The overall consumer spending in June was nearly unchanged, rising just 0.1 per cent MoM and 2.1 per cent YoY. The annual growth rate has been slowing, with June marking the weakest pace since February 2024. Garment spending rose 0.3 per cent in June, following a solid 1.1 per cent increase in May.

Meanwhile, spending on apparel was up 4.2 per cent YoY. The annual rate of clothing spending growth has been above four per cent in every month since March. Longer-term average growth for apparel spending is near 2 per cent.

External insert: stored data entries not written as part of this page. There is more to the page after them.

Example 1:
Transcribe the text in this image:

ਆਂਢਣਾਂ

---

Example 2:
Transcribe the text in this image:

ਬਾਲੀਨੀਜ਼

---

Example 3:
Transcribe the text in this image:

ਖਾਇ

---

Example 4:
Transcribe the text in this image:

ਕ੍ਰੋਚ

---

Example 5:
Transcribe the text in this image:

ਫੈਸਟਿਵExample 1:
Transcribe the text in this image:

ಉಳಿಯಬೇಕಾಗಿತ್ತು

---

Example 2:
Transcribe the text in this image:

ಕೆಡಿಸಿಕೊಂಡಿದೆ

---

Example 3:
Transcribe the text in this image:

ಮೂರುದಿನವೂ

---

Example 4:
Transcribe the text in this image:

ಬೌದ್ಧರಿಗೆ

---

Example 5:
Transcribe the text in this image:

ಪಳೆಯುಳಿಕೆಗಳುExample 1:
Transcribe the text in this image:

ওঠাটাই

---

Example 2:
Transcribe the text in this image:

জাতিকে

The US economy expanded at an annualised rate of 3 per cent between April and June, recovering from a 0.5 per cent contraction in Q1, driven in part by a 30.3 per cent fall in imports following tariff hikes. According to the US Bureau of Economic Analysis’ initial Q2 GDP estimates, consumer spending increased by 1.4 per cent.

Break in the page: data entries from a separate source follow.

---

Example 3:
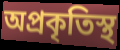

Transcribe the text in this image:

অপ্রকৃতিস্থ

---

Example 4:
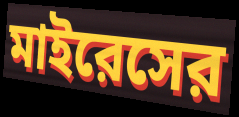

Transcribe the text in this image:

মাইরেসের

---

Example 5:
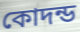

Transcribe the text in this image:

কোদন্ড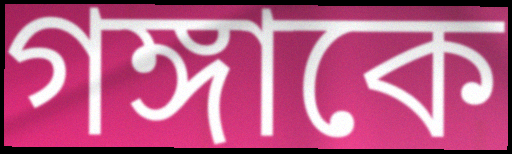
গঙ্গাকেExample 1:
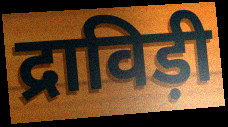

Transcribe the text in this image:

द्राविड़ी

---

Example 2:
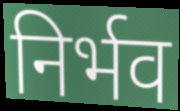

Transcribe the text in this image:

निर्भव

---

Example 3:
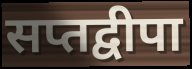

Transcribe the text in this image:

सप्तद्वीपा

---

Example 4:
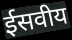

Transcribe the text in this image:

ईसवीय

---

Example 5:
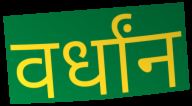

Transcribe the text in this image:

वर्धांनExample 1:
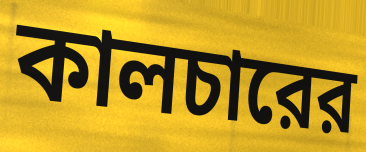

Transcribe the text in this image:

কালচারের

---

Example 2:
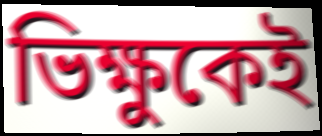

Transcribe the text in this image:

The Federal Reserve’s preferred inflation measure registered 2.8 per cent in June, nearly unchanged from May and aligned with both six- and twelve-month averages. This remains above the Fed’s 2 per cent target.

The economy added 73,000 jobs in July, but May and June revisions cut over 250,000 jobs from prior estimates. Unemployment edged up to 4.2 per cent. Wages grew 3.9 per cent YoY, remaining over one point above inflation.